Input material >>

+-------+

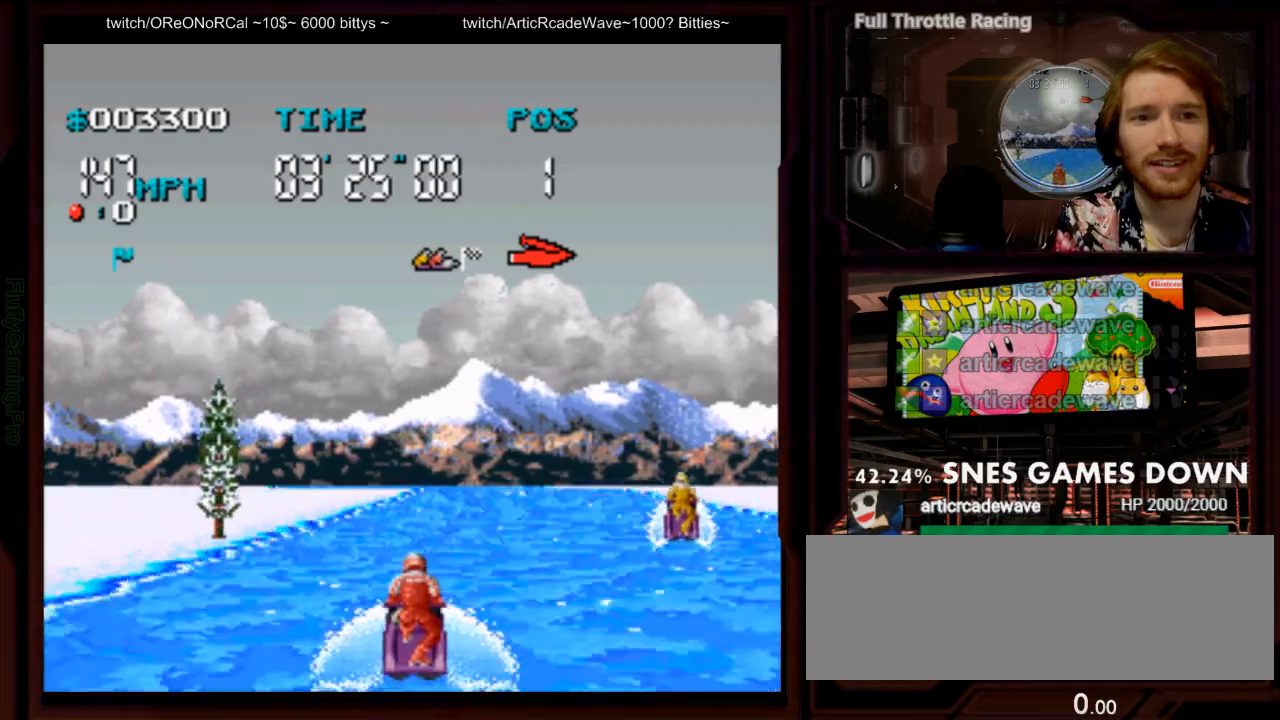
{"dt_ms": 1000, "buttons": ["A"], "events": [[100, "DPAD_RIGHT", "down"], [233, "DPAD_RIGHT", "up"], [300, "DPAD_DOWN", "down"], [317, "DPAD_UP", "down"], [367, "DPAD_UP", "up"], [383, "DPAD_DOWN", "up"], [400, "DPAD_RIGHT", "down"], [717, "DPAD_RIGHT", "up"]]}
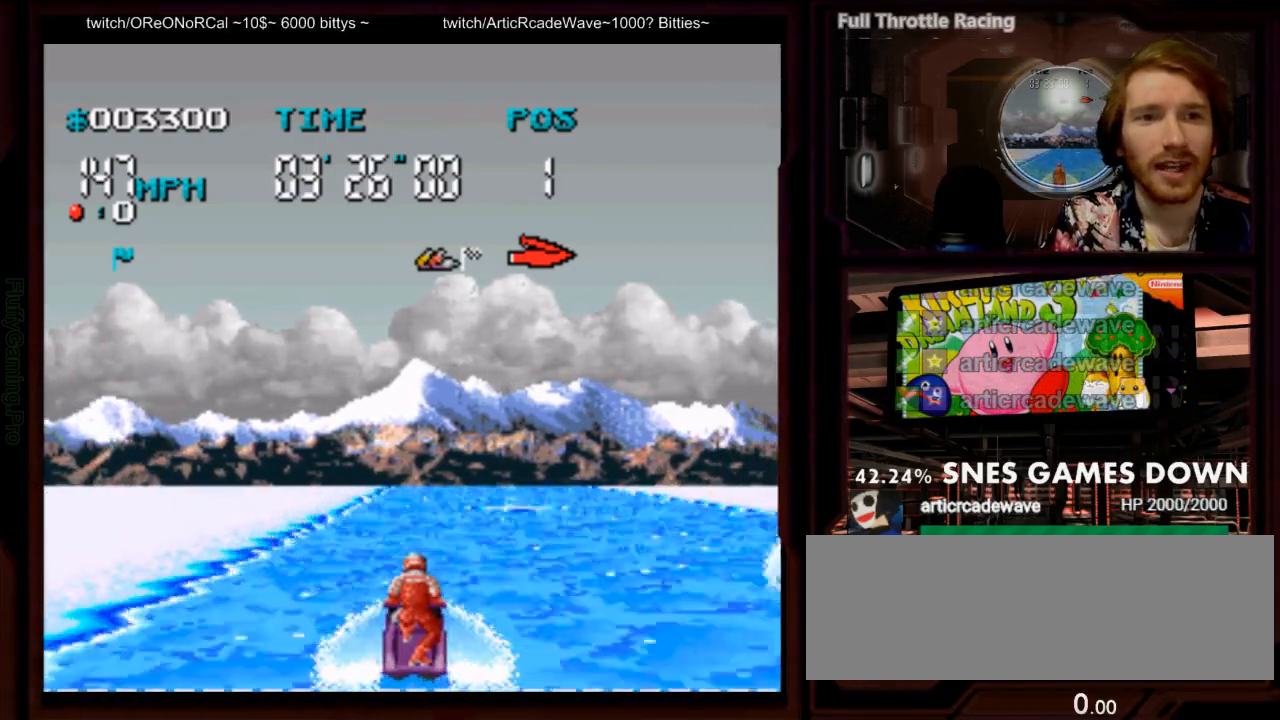
{"dt_ms": 1000, "buttons": ["A", "DPAD_RIGHT"]}
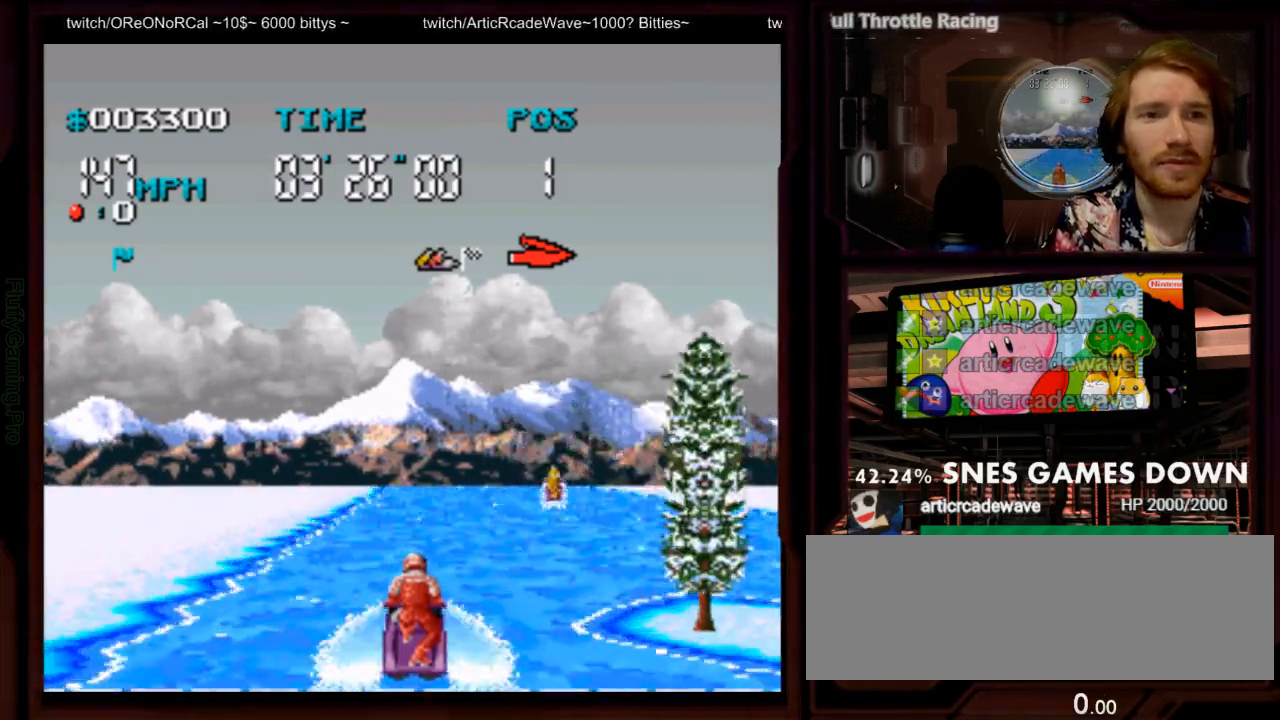
{"dt_ms": 500, "buttons": ["A"], "events": [[83, "DPAD_RIGHT", "up"]]}
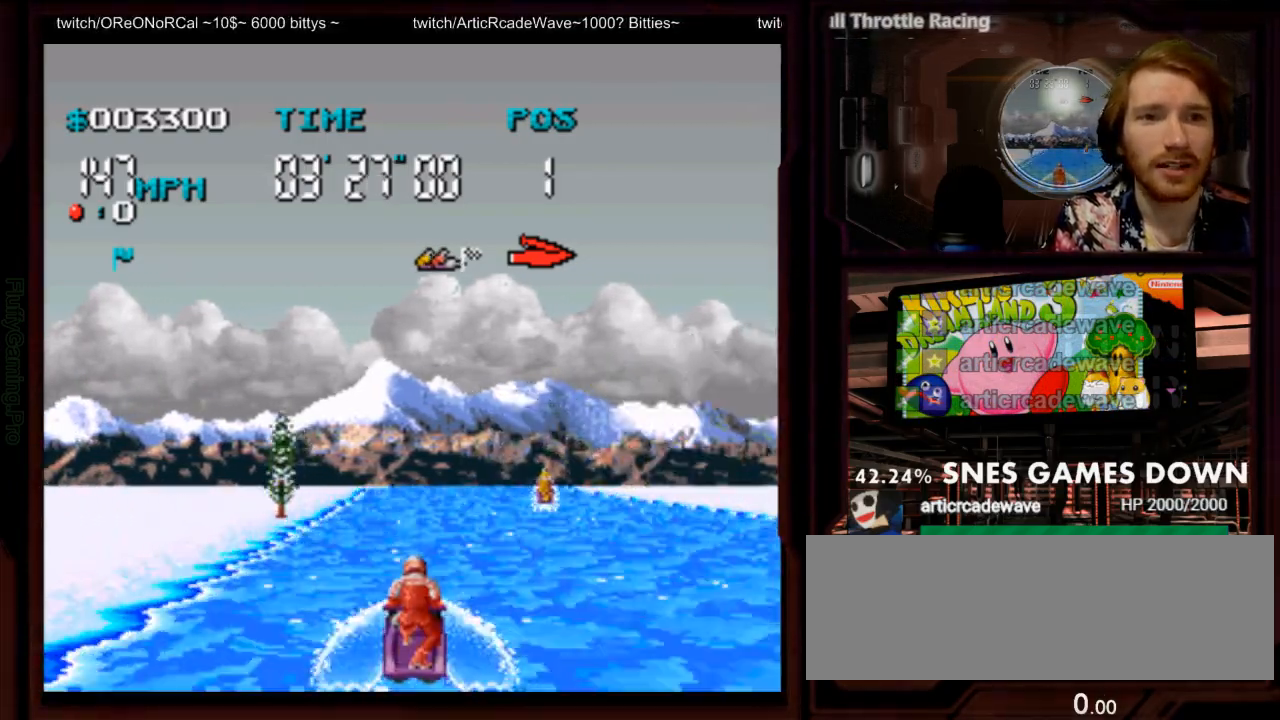
{"dt_ms": 500, "buttons": ["A"], "events": [[117, "DPAD_RIGHT", "down"], [217, "DPAD_RIGHT", "up"]]}
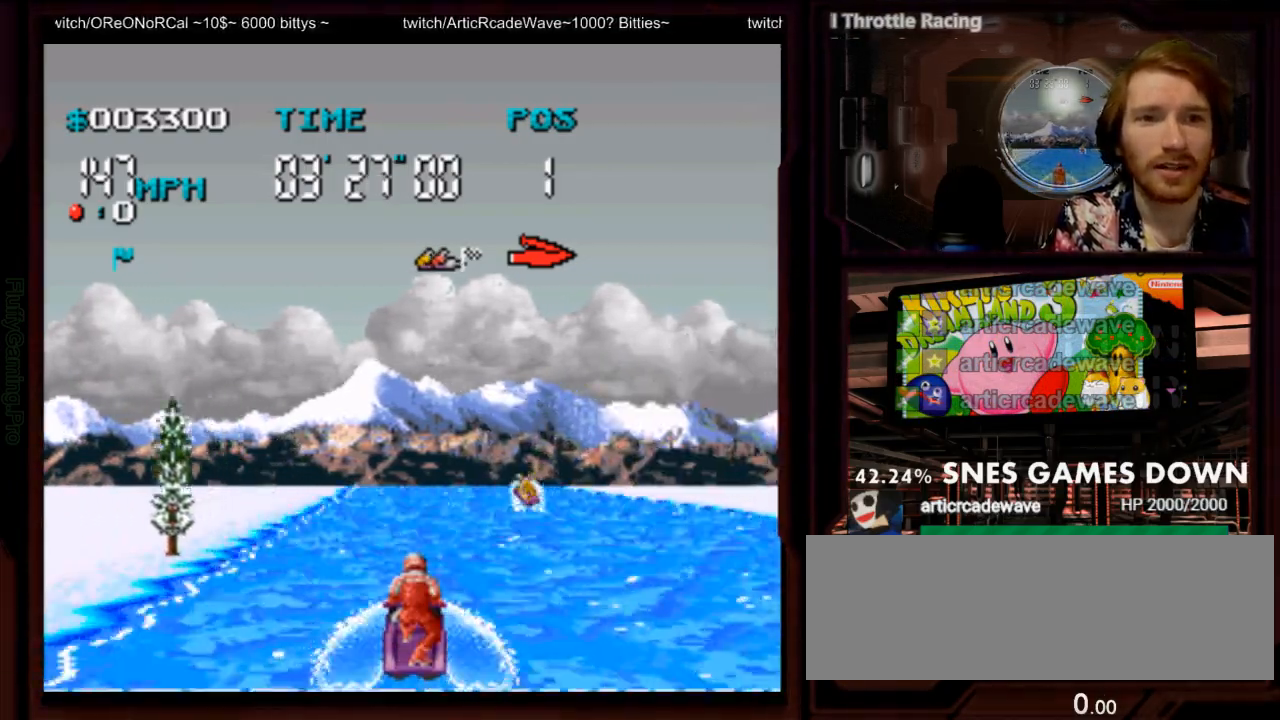
{"dt_ms": 500, "buttons": ["A"], "events": []}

+-------+

What is being asked >> For this exercise, gather every line of the data that contains the word "events".

Task solution >>
{"dt_ms": 1000, "buttons": ["A"], "events": [[100, "DPAD_RIGHT", "down"], [233, "DPAD_RIGHT", "up"], [300, "DPAD_DOWN", "down"], [317, "DPAD_UP", "down"], [367, "DPAD_UP", "up"], [383, "DPAD_DOWN", "up"], [400, "DPAD_RIGHT", "down"], [717, "DPAD_RIGHT", "up"]]}
{"dt_ms": 500, "buttons": ["A"], "events": [[83, "DPAD_RIGHT", "up"]]}
{"dt_ms": 500, "buttons": ["A"], "events": [[117, "DPAD_RIGHT", "down"], [217, "DPAD_RIGHT", "up"]]}
{"dt_ms": 500, "buttons": ["A"], "events": []}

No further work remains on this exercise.